╭─ Data

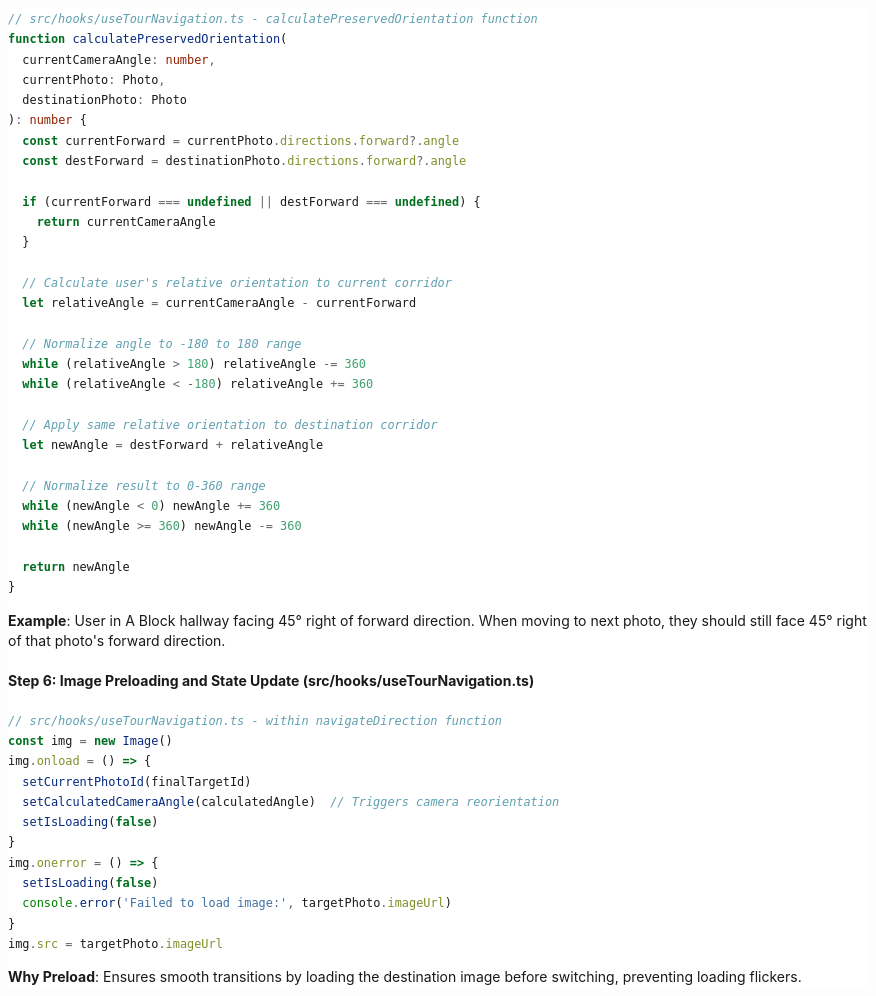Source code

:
 ```typescript
// src/hooks/useTourNavigation.ts - calculatePreservedOrientation function
function calculatePreservedOrientation(
  currentCameraAngle: number,
  currentPhoto: Photo,
  destinationPhoto: Photo
): number {
  const currentForward = currentPhoto.directions.forward?.angle
  const destForward = destinationPhoto.directions.forward?.angle

  if (currentForward === undefined || destForward === undefined) {
    return currentCameraAngle
  }

  // Calculate user's relative orientation to current corridor
  let relativeAngle = currentCameraAngle - currentForward

  // Normalize angle to -180 to 180 range
  while (relativeAngle > 180) relativeAngle -= 360
  while (relativeAngle < -180) relativeAngle += 360

  // Apply same relative orientation to destination corridor
  let newAngle = destForward + relativeAngle

  // Normalize result to 0-360 range
  while (newAngle < 0) newAngle += 360
  while (newAngle >= 360) newAngle -= 360

  return newAngle
}
```

**Example**: User in A Block hallway facing 45° right of forward direction. When moving to next photo, they should still face 45° right of that photo's forward direction.

#### Step 6: Image Preloading and State Update (src/hooks/useTourNavigation.ts)
```typescript
// src/hooks/useTourNavigation.ts - within navigateDirection function
const img = new Image()
img.onload = () => {
  setCurrentPhotoId(finalTargetId)
  setCalculatedCameraAngle(calculatedAngle)  // Triggers camera reorientation
  setIsLoading(false)
}
img.onerror = () => {
  setIsLoading(false)
  console.error('Failed to load image:', targetPhoto.imageUrl)
}
img.src = targetPhoto.imageUrl
```

**Why Preload**: Ensures smooth transitions by loading the destination image before switching, preventing loading flickers.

╰─

» **Task brief**:
Search the material for the word "number" and copy each line where it occurs.

» **Solution**:
  currentCameraAngle: number,
): number {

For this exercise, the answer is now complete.